Copy each classification line of the entries below word for word, in the order given.

Dataset rows:
____

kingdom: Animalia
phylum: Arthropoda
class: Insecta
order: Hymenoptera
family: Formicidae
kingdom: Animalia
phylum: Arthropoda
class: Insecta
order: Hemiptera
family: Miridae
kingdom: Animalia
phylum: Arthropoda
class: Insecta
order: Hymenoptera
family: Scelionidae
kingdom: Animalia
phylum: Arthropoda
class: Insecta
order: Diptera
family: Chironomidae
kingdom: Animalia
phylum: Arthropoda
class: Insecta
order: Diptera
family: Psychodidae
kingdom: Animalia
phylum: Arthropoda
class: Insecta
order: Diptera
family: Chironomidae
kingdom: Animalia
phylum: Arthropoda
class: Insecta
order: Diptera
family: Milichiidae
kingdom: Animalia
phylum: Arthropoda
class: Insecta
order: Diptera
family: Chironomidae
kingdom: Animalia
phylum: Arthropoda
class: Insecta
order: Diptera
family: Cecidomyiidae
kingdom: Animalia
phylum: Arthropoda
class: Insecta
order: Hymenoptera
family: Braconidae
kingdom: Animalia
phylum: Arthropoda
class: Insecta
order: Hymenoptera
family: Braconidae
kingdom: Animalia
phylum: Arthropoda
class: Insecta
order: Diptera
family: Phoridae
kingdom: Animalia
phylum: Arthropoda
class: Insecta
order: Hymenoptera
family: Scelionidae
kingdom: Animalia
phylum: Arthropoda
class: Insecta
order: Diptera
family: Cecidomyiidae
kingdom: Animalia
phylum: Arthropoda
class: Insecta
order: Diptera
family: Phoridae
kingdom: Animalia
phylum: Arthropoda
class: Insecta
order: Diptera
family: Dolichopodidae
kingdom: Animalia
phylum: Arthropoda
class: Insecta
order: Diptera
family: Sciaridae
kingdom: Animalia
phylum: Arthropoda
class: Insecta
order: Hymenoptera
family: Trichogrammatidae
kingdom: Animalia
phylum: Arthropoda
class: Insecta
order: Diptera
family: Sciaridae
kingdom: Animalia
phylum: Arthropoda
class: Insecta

____

_Answer below_
kingdom: Animalia
phylum: Arthropoda
class: Insecta
order: Hymenoptera
family: Formicidae
kingdom: Animalia
phylum: Arthropoda
class: Insecta
order: Hemiptera
family: Miridae
kingdom: Animalia
phylum: Arthropoda
class: Insecta
order: Hymenoptera
family: Scelionidae
kingdom: Animalia
phylum: Arthropoda
class: Insecta
order: Diptera
family: Chironomidae
kingdom: Animalia
phylum: Arthropoda
class: Insecta
order: Diptera
family: Psychodidae
kingdom: Animalia
phylum: Arthropoda
class: Insecta
order: Diptera
family: Chironomidae
kingdom: Animalia
phylum: Arthropoda
class: Insecta
order: Diptera
family: Milichiidae
kingdom: Animalia
phylum: Arthropoda
class: Insecta
order: Diptera
family: Chironomidae
kingdom: Animalia
phylum: Arthropoda
class: Insecta
order: Diptera
family: Cecidomyiidae
kingdom: Animalia
phylum: Arthropoda
class: Insecta
order: Hymenoptera
family: Braconidae
kingdom: Animalia
phylum: Arthropoda
class: Insecta
order: Hymenoptera
family: Braconidae
kingdom: Animalia
phylum: Arthropoda
class: Insecta
order: Diptera
family: Phoridae
kingdom: Animalia
phylum: Arthropoda
class: Insecta
order: Hymenoptera
family: Scelionidae
kingdom: Animalia
phylum: Arthropoda
class: Insecta
order: Diptera
family: Cecidomyiidae
kingdom: Animalia
phylum: Arthropoda
class: Insecta
order: Diptera
family: Phoridae
kingdom: Animalia
phylum: Arthropoda
class: Insecta
order: Diptera
family: Dolichopodidae
kingdom: Animalia
phylum: Arthropoda
class: Insecta
order: Diptera
family: Sciaridae
kingdom: Animalia
phylum: Arthropoda
class: Insecta
order: Hymenoptera
family: Trichogrammatidae
kingdom: Animalia
phylum: Arthropoda
class: Insecta
order: Diptera
family: Sciaridae
kingdom: Animalia
phylum: Arthropoda
class: Insecta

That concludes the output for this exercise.